Let's begin with the name. The name "openmaru" has two parts: open and maru. Open is quite obvious. We highly value "openness" for both idealogical and practical reasons--we believe that by correctly opening up, we get to offer everyone good stuff and develop great business values for ourselves along. Now, maru is the hard part for the non-Korean. It's a Korean word meaning a "floor" or "platform" in the Internet/Biz context. Basically, openmaru means an open platform, which describes what we're trying to create. Very 2.0-ish, isn't it? ;)
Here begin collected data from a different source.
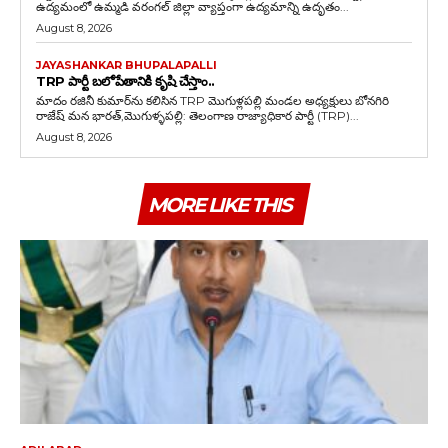
ఉద్యమంలో ఉమ్మడి వరంగల్ జిల్లా వ్యాప్తంగా ఉద్యమాన్ని ఉదృతం...
August 8, 2026
JAYASHANKAR BHUPALAPALLI
TRP పార్టీ బలోపేతానికి కృషి చేస్తాం..
మాదం రజినీ కుమార్‌ను కలిసిన TRP మొగుళ్లపల్లి మండల అధ్యక్షులు బోనగిరి
రాజేష్ మన భారత్,మొగుళ్ళపల్లి: తెలంగాణ రాజ్యాధికార పార్టీ (TRP)...
August 8, 2026
MORE LIKE THIS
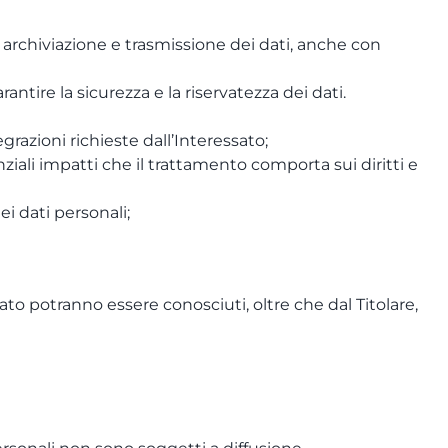
, archiviazione e trasmissione dei dati, anche con
antire la sicurezza e la riservatezza dei dati.
grazioni richieste dall’Interessato;
iali impatti che il trattamento comporta sui diritti e
ei dati personali;
to potranno essere conosciuti, oltre che dal Titolare,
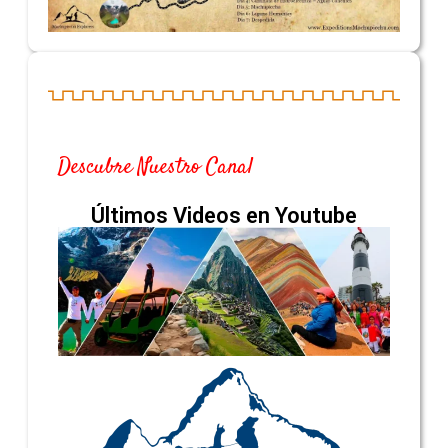
Descubre Nuestro Canal
Últimos Videos en Youtube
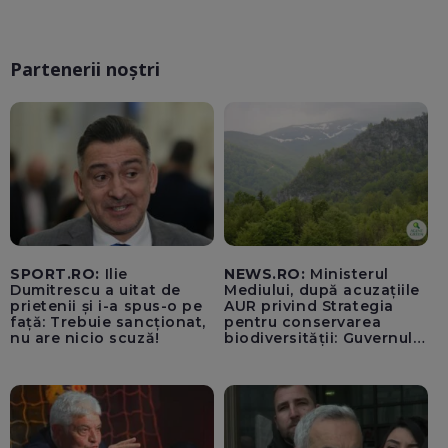
Partenerii noștri
SPORT.RO:
Ilie
NEWS.RO:
Ministerul
Dumitrescu a uitat de
Mediului, după acuzațiile
prietenii și i-a spus-o pe
AUR privind Strategia
față: Trebuie sancționat,
pentru conservarea
nu are nicio scuză!
biodiversității: Guvernul a
aprobat încă din 2022 o
alocare maximă de
500.000 de lei/ Costul
total - 373.600 de lei a
acoperit întregul studiu
tehnic, structurat în opt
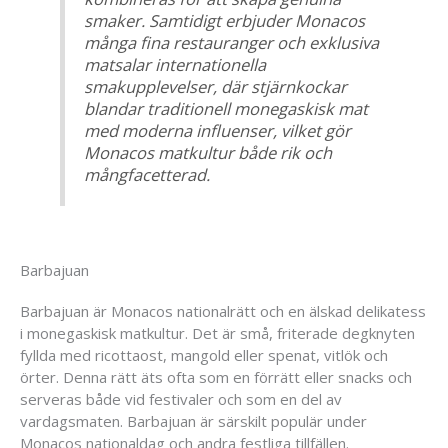
smaker. Samtidigt erbjuder Monacos
många fina restauranger och exklusiva
matsalar internationella
smakupplevelser, där stjärnkockar
blandar traditionell monegaskisk mat
med moderna influenser, vilket gör
Monacos matkultur både rik och
mångfacetterad.
Barbajuan
Barbajuan är Monacos nationalrätt och en älskad delikatess
i monegaskisk matkultur. Det är små, friterade degknyten
fyllda med ricottaost, mangold eller spenat, vitlök och
örter. Denna rätt äts ofta som en förrätt eller snacks och
serveras både vid festivaler och som en del av
vardagsmaten. Barbajuan är särskilt populär under
Monacos nationaldag och andra festliga tillfällen.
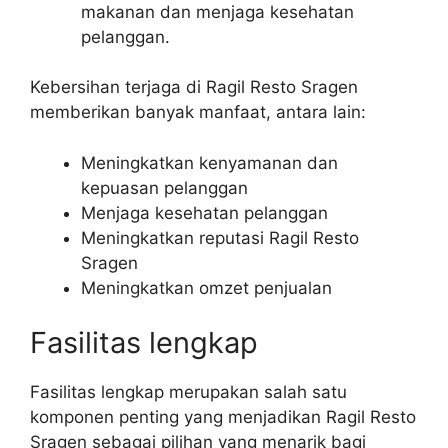
makanan dan menjaga kesehatan
pelanggan.
Kebersihan terjaga di Ragil Resto Sragen
memberikan banyak manfaat, antara lain:
Meningkatkan kenyamanan dan
kepuasan pelanggan
Menjaga kesehatan pelanggan
Meningkatkan reputasi Ragil Resto
Sragen
Meningkatkan omzet penjualan
Fasilitas lengkap
Fasilitas lengkap merupakan salah satu
komponen penting yang menjadikan Ragil Resto
Sragen sebagai pilihan yang menarik bagi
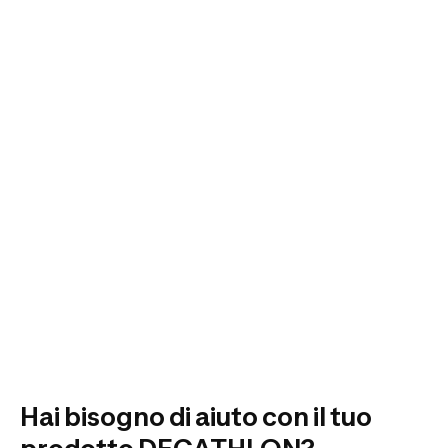
Hai bisogno di aiuto con il tuo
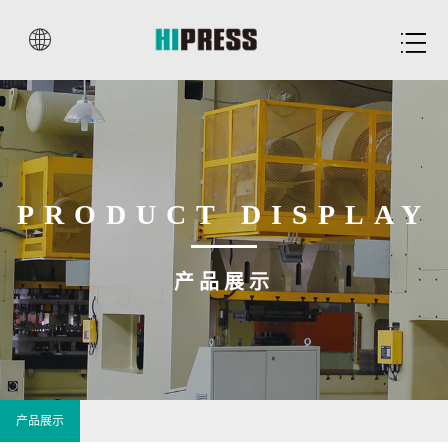


PRODUCT DISPLAY
产品展示
产品展示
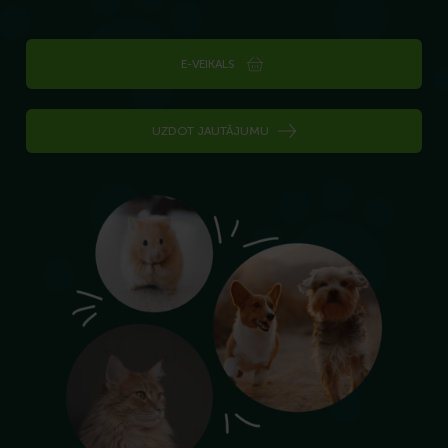
E-VEIKALS
UZDOT JAUTĀJUMU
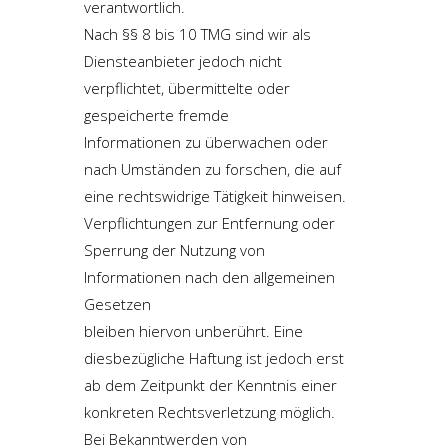
verantwortlich.
Nach §§ 8 bis 10 TMG sind wir als
Diensteanbieter jedoch nicht
verpflichtet, übermittelte oder
gespeicherte fremde
Informationen zu überwachen oder
nach Umständen zu forschen, die auf
eine rechtswidrige Tätigkeit hinweisen.
Verpflichtungen zur Entfernung oder
Sperrung der Nutzung von
Informationen nach den allgemeinen
Gesetzen
bleiben hiervon unberührt. Eine
diesbezügliche Haftung ist jedoch erst
ab dem Zeitpunkt der Kenntnis einer
konkreten Rechtsverletzung möglich.
Bei Bekanntwerden von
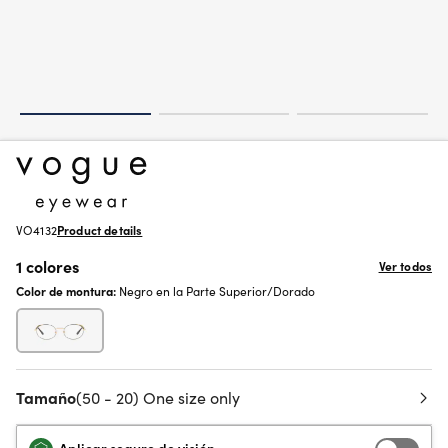
VO4132
Product details
1 colores
Ver todos
Color de montura:
Negro en la Parte Superior/Dorado
Tamaño
(50 - 20) One size only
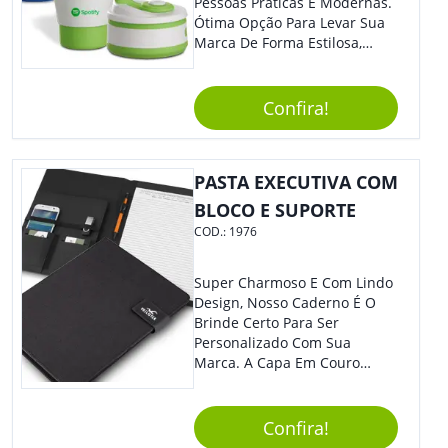
Pessoas Práticas E Modernas.
Ótima Opção Para Levar Sua
Marca De Forma Estilosa,
Agregando Valor Para Sua
Empresa Em Eventos,
Reuniões Corporativas Ou Até
Confira!
Mesmo Para Presentear
Colaboradores.
PASTA EXECUTIVA COM
BLOCO E SUPORTE
COD.:
1976
Super Charmoso E Com Lindo
Design, Nosso Caderno É O
Brinde Certo Para Ser
Personalizado Com Sua
Marca. A Capa Em Couro
Sintético É Resistente, E O
Elástico Permite Maior
Segurança Ao Carregá-Lo.
Confira!
Ofereça A Seus Clientes E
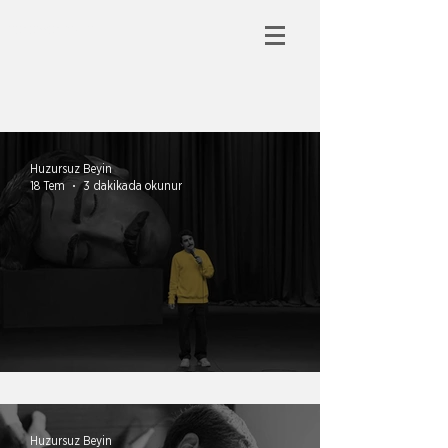
HUZURSUZ BEYİN
Huzursuz Beyin
18 Tem
3 dakikada okunur
Mizah ve otorite
Huzursuz Beyin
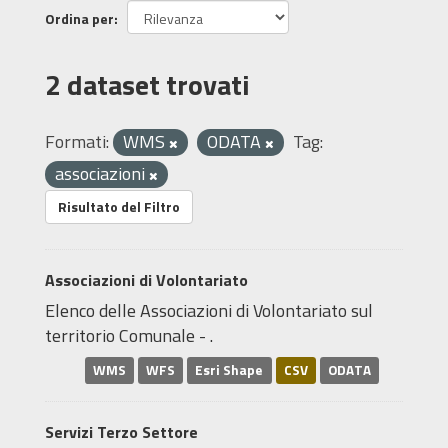
Ordina per
2 dataset trovati
Formati:
WMS
ODATA
Tag:
associazioni
Risultato del Filtro
Associazioni di Volontariato
Elenco delle Associazioni di Volontariato sul
territorio Comunale - .
WMS
WFS
Esri Shape
CSV
ODATA
Servizi Terzo Settore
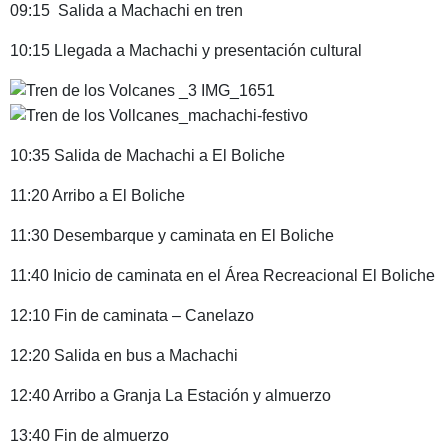
09:15 Salida a Machachi en tren
10:15 Llegada a Machachi y presentación cultural
10:35 Salida de Machachi a El Boliche
11:20 Arribo a El Boliche
11:30 Desembarque y caminata en El Boliche
11:40 Inicio de caminata en el Área Recreacional El Boliche
12:10 Fin de caminata – Canelazo
12:20 Salida en bus a Machachi
12:40 Arribo a Granja La Estación y almuerzo
13:40 Fin de almuerzo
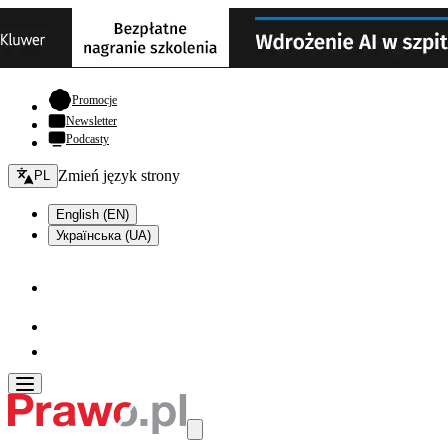
- otwiera się w nowej karcie
Promocje
Newsletter
Podcasty
Zmień język - bieżący:
Zmień język strony
PL
English (EN)
Українська (UA)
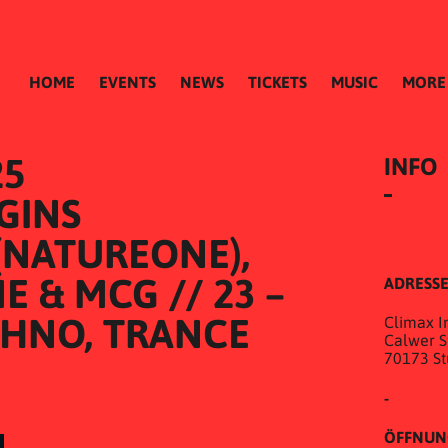
HOME
EVENTS
NEWS
TICKETS
MUSIC
MORE
25
INFO
INS 
NATUREONE), 
 & MCG // 23 – 
ADRESS
CHNO, TRANCE
Climax In
Calwer St
70173 St
-
ÖFFNUN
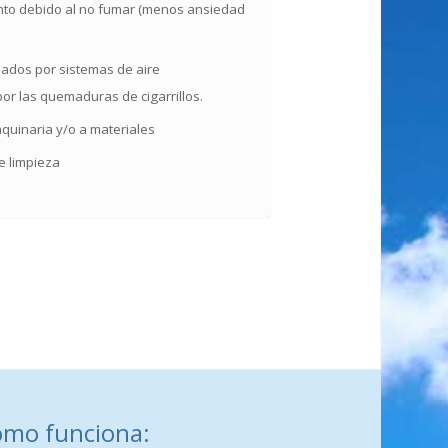
nto debido al no fumar (menos ansiedad
ados por sistemas de aire
or las quemaduras de cigarrillos.
quinaria y/o a materiales
e limpieza
como funciona:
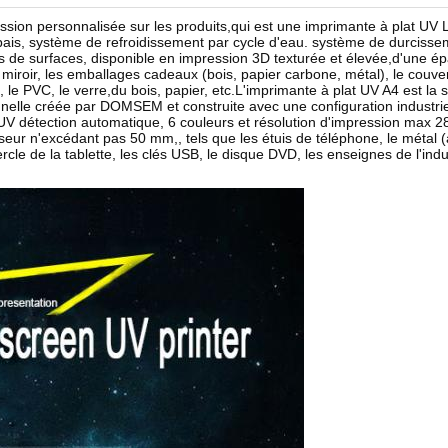
pression personnalisée sur les produits,qui est une imprimante à plat U
 épais, système de refroidissement par cycle d'eau. système de durcisse
s de surfaces, disponible en impression 3D texturée et élevée,d'une ép
le miroir, les emballages cadeaux (bois, papier carbone, métal), le couve
, le PVC, le verre,du bois, papier, etc.L'imprimante à plat UV A4 est la 
nnelle créée par DOMSEM et construite avec une configuration industrie
V détection automatique, 6 couleurs et résolution d'impression max 28
ur n'excédant pas 50 mm,, tels que les étuis de téléphone, le métal (alum
le de la tablette, les clés USB, le disque DVD, les enseignes de l'indus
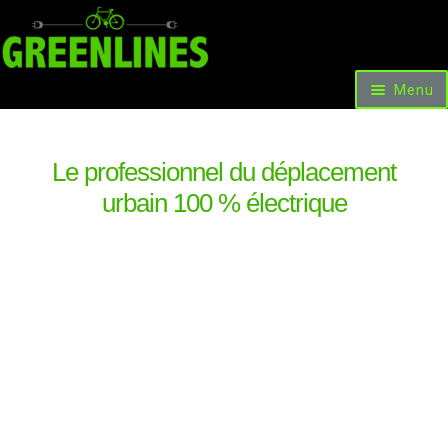
Menu
Accueil
Vélos et Voitures
Scooters & Trottinettes
Le professionnel du déplacement
Nos facilités de paiement
urbain 100 % électrique
Les occasions et promotions
Locations
Livre d’or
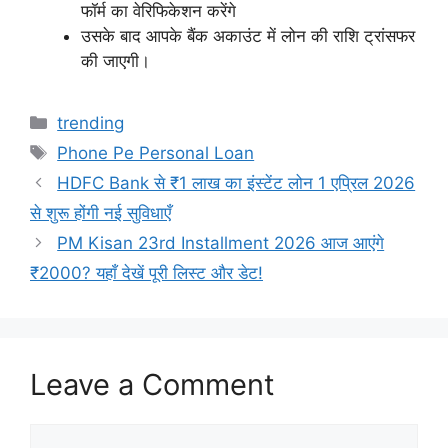
फॉर्म का वेरिफिकेशन करेंगे
उसके बाद आपके बैंक अकाउंट में लोन की राशि ट्रांसफर
की जाएगी।
Categories
trending
Tags
Phone Pe Personal Loan
HDFC Bank से ₹1 लाख का इंस्टेंट लोन 1 एप्रिल 2026
से शुरू होंगी नई सुविधाएँ
PM Kisan 23rd Installment 2026 आज आएंगे
₹2000? यहाँ देखें पूरी लिस्ट और डेट!
Leave a Comment
Comment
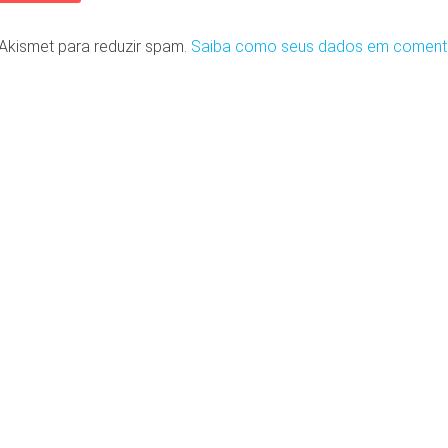
o Akismet para reduzir spam.
Saiba como seus dados em coment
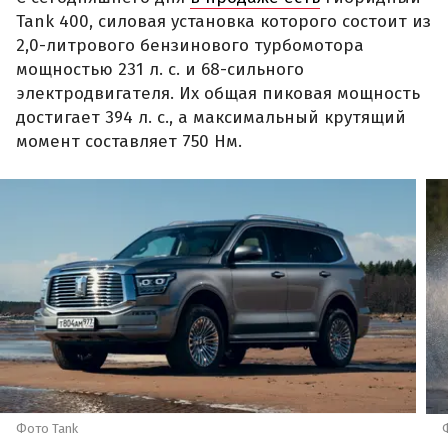
Tank 400, силовая установка которого состоит из
2,0-литрового бензинового турбомотора
мощностью 231 л. с. и 68-сильного
электродвигателя. Их общая пиковая мощность
достигает 394 л. с., а максимальный крутящий
момент составляет 750 Нм.
Фото Tank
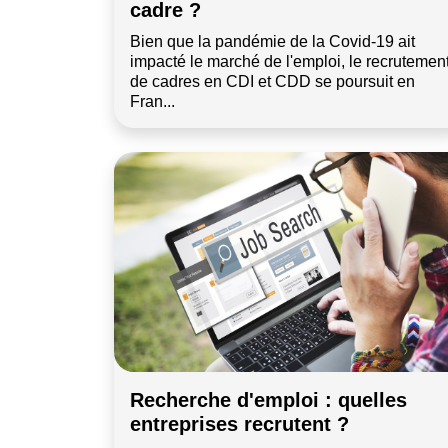
cadre ?
Bien que la pandémie de la Covid-19 ait
impacté le marché de l'emploi, le recrutemen
de cadres en CDI et CDD se poursuit en
Fran...
Recherche d'emploi : quelles
entreprises recrutent ?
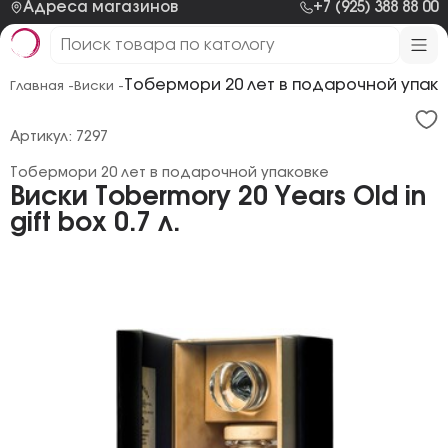
Адреса магазинов
+7 (925) 388 88 00
Тобермори 20 лет в подарочной упак
Главная -
Виски -
Артикул: 7297
Тобермори 20 лет в подарочной упаковке
Виски Tobermory 20 Years Old in
gift box 0.7 л.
We've already launched two services over the last couple months. Unfortunately, they're currently offered in Korean only; however, the good news is that they're both going global within next few weeks. You'll hear more about them in this blog next few weeks.

Other questions, such as being a huge game company tapping into the Web industry or what the Internet industry is like in Korea, deserve separate posts. And we want to faithfully stick to the short modular blog post principle. In the end, isn't Web 2.0 all about mashups? Oops, I just gave you a hint at what we're trying to do here. :)

You can learn more about openmaru here in a more official version of who we are. But for now, the lesson for the day: maru means a platform in Korean and here at openmaru we're trying to develop an open platform.

Till next time, anyong! (or goodbye! in Korean)

Welcome to openmaru!

July 17th, 2007 23:31
This is the first openmaru blog post. Here, you'll get to explore what we are here for, what we are doing, what it means to be a "web company" from Korea, what services we're offering, and what it's like to work for us, along with some other fun stories.

The main function of this blog is naturally to have conversations with you guys. Yes, not everyone here has read Cluetrain Manifesto, but many of us, from our own experiences, intuitively understand the value of conversations.

Welcome again! So darn glad to see you.